Phil: Only a few weeks after everyone else, I finally got around to seeing the latest James Bond film, Skyfall.
It’s really rather good. The last two films in the series suffered from the producers who find CGI so easy that they decided to fill the film with it, giving two hours of relentless, crunching action sparing no room for silly things like plot, character development or changes of pace. (See also: The three Star Wars prequels, that terrible “reboot” of Star Trek, Indiana Jones 4 and loads of other films.)
This time we get something much more complex, but at its heart, far simpler.
Before you think I’m some sort of auteur, pay attention and the hints are dropped with a subtlety that even Agatha Christie would balk at. The important scene is the one where Bond and Q meet in the National Gallery in front of the Turner painting “The Fighting Temeraire tugged to her last berth to be broken up“.
The painting shows a great sail powered warship being taken to the breakers by a steam ship. Modern propulsion triumphs over the once great, but now obsolete predecessor.

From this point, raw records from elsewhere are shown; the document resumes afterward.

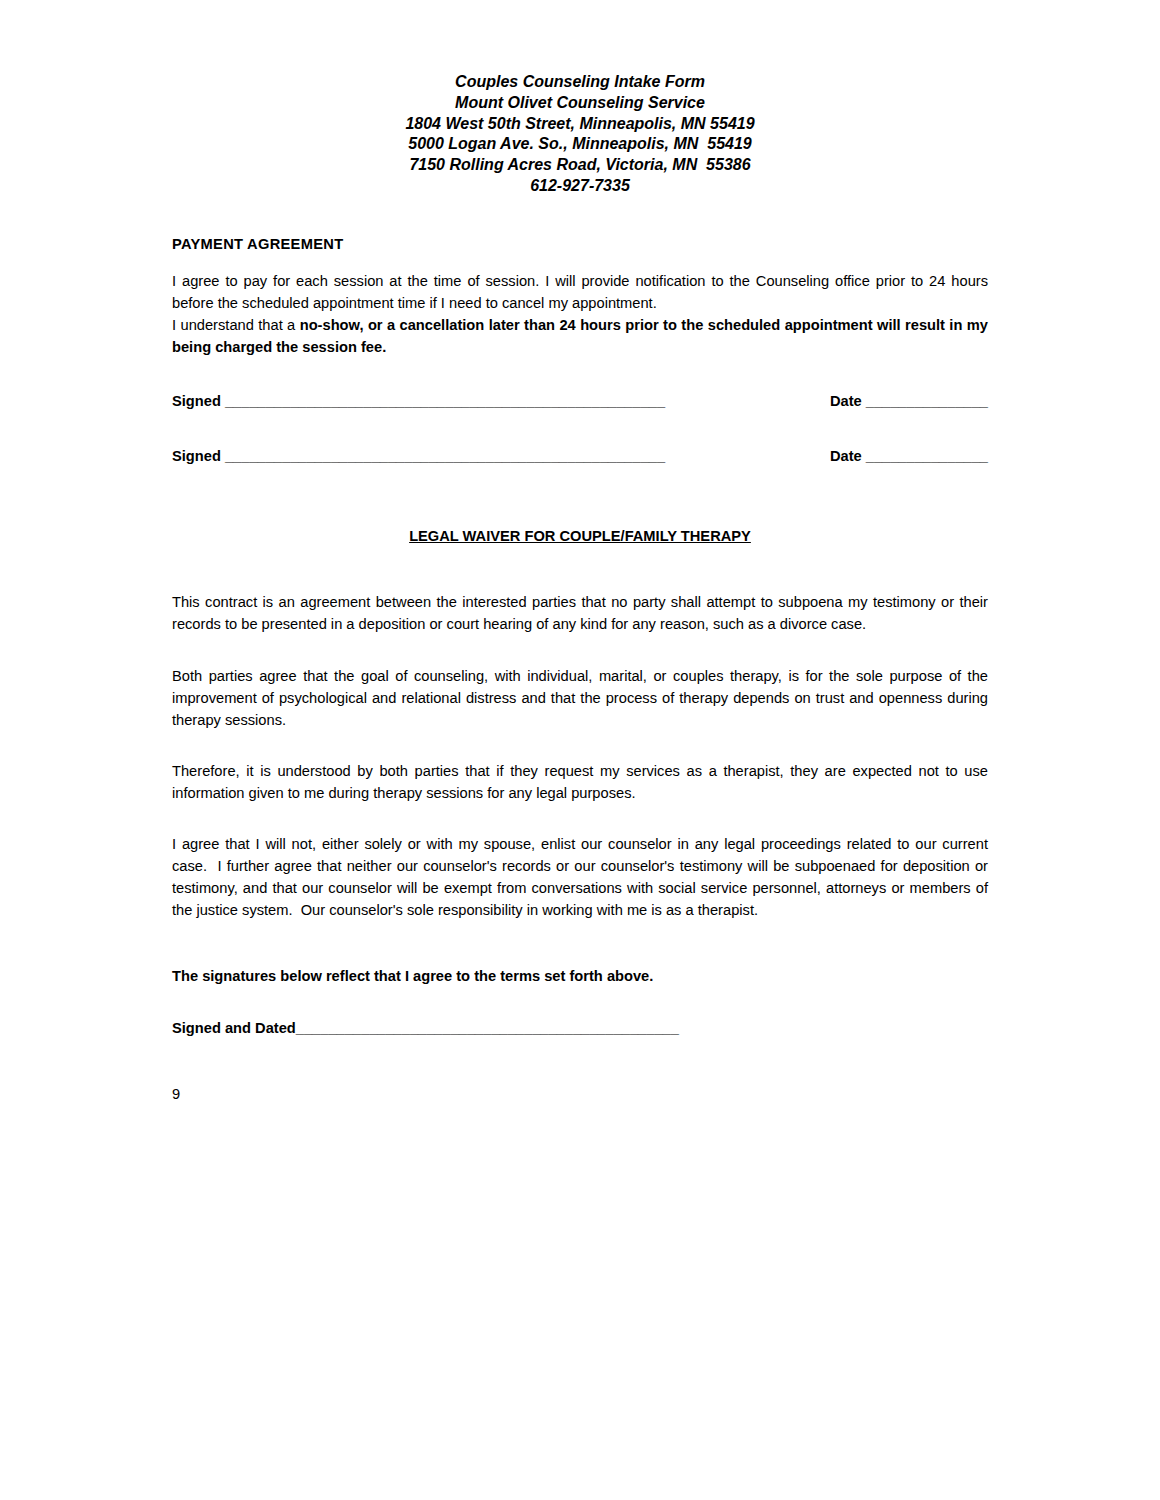Couples Counseling Intake Form
Mount Olivet Counseling Service
1804 West 50th Street, Minneapolis, MN 55419
5000 Logan Ave. So., Minneapolis, MN 55419
7150 Rolling Acres Road, Victoria, MN 55386
612-927-7335
PAYMENT AGREEMENT
I agree to pay for each session at the time of session. I will provide notification to the Counseling office prior to 24 hours before the scheduled appointment time if I need to cancel my appointment.
I understand that a no-show, or a cancellation later than 24 hours prior to the scheduled appointment will result in my being charged the session fee.
Signed ______________________________________________________ Date _______________
Signed ______________________________________________________ Date _______________
LEGAL WAIVER FOR COUPLE/FAMILY THERAPY
This contract is an agreement between the interested parties that no party shall attempt to subpoena my testimony or their records to be presented in a deposition or court hearing of any kind for any reason, such as a divorce case.
Both parties agree that the goal of counseling, with individual, marital, or couples therapy, is for the sole purpose of the improvement of psychological and relational distress and that the process of therapy depends on trust and openness during therapy sessions.
Therefore, it is understood by both parties that if they request my services as a therapist, they are expected not to use information given to me during therapy sessions for any legal purposes.
I agree that I will not, either solely or with my spouse, enlist our counselor in any legal proceedings related to our current case. I further agree that neither our counselor's records or our counselor's testimony will be subpoenaed for deposition or testimony, and that our counselor will be exempt from conversations with social service personnel, attorneys or members of the justice system. Our counselor's sole responsibility in working with me is as a therapist.
The signatures below reflect that I agree to the terms set forth above.
Signed and Dated_______________________________________________
9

This is the recurring theme through the film. It’s suggested that M should retire because the world has changed. That agents in the field are less important than nerds with computers and so on. By the end though, fortune has been reversed – the iconic 1960’s Aston Martin is a better mode of transport than a modern car, even if M comments on its lack of comfort. At least when it was bought, someone ticked the option box marked “machine guns” (Well, you would wouldn’t you) and the final blow is struck with a knife. No one dies by iPad.

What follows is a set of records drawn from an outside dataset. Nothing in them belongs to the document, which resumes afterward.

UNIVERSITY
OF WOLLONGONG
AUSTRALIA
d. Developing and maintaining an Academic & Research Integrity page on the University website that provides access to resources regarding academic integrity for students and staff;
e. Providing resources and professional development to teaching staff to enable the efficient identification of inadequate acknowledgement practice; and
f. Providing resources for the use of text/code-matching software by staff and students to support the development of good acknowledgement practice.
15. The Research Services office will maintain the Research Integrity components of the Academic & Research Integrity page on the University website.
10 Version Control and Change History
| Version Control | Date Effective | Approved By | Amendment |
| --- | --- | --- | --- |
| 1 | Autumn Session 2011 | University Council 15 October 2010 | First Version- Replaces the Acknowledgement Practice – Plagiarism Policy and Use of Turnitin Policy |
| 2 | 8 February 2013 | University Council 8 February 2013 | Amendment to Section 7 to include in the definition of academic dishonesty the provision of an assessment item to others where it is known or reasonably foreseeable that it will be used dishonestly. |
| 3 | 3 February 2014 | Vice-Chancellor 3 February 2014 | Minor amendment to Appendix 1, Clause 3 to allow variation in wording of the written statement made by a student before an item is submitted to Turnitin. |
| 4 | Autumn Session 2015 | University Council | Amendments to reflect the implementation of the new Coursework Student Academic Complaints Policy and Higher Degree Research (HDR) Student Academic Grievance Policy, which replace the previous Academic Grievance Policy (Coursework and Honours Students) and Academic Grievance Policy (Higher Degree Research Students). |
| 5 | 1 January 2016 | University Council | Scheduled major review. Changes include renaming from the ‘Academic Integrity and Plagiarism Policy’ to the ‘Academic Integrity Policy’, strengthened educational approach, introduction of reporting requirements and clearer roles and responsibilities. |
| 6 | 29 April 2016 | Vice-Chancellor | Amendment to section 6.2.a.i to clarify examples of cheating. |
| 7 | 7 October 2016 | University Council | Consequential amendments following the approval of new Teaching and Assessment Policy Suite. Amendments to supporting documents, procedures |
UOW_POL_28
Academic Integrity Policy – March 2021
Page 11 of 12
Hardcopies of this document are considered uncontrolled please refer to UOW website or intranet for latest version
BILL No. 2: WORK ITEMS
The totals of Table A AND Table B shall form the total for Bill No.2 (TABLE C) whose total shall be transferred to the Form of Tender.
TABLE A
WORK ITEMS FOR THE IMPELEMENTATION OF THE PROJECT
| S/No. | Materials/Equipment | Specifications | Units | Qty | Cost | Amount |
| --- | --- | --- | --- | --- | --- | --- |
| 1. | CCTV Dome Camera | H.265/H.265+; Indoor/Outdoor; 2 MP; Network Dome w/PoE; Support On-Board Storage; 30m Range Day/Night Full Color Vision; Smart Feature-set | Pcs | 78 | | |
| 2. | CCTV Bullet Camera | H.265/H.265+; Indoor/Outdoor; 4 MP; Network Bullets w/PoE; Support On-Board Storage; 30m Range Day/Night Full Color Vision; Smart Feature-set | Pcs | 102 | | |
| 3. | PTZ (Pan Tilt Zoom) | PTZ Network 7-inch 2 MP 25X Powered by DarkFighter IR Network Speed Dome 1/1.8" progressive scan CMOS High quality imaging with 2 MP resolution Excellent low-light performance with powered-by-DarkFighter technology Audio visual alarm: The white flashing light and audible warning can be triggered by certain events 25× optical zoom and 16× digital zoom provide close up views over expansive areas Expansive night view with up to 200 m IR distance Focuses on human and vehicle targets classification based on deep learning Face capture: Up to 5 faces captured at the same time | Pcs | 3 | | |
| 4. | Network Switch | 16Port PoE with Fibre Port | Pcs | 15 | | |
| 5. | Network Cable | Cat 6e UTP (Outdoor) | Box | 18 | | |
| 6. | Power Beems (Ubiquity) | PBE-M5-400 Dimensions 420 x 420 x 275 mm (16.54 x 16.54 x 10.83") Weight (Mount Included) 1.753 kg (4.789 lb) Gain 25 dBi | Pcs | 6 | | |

A strong central theme is important for a story and it certainly provides both poignancy and purpose for Skyfall.
Returning to the painting though, there is another lesson for the writer. Turner didn’t see the scene he portrayed. The Temeraire would have been little more than a hull by the time she was hauled to be scrapped. Masts and cannon would have been removed, as would anything of value. Despite this, the scene shows her in her prime – not because it’s accurate but because it makes for a better story. It’s as much fiction as the film, and just as entertaining.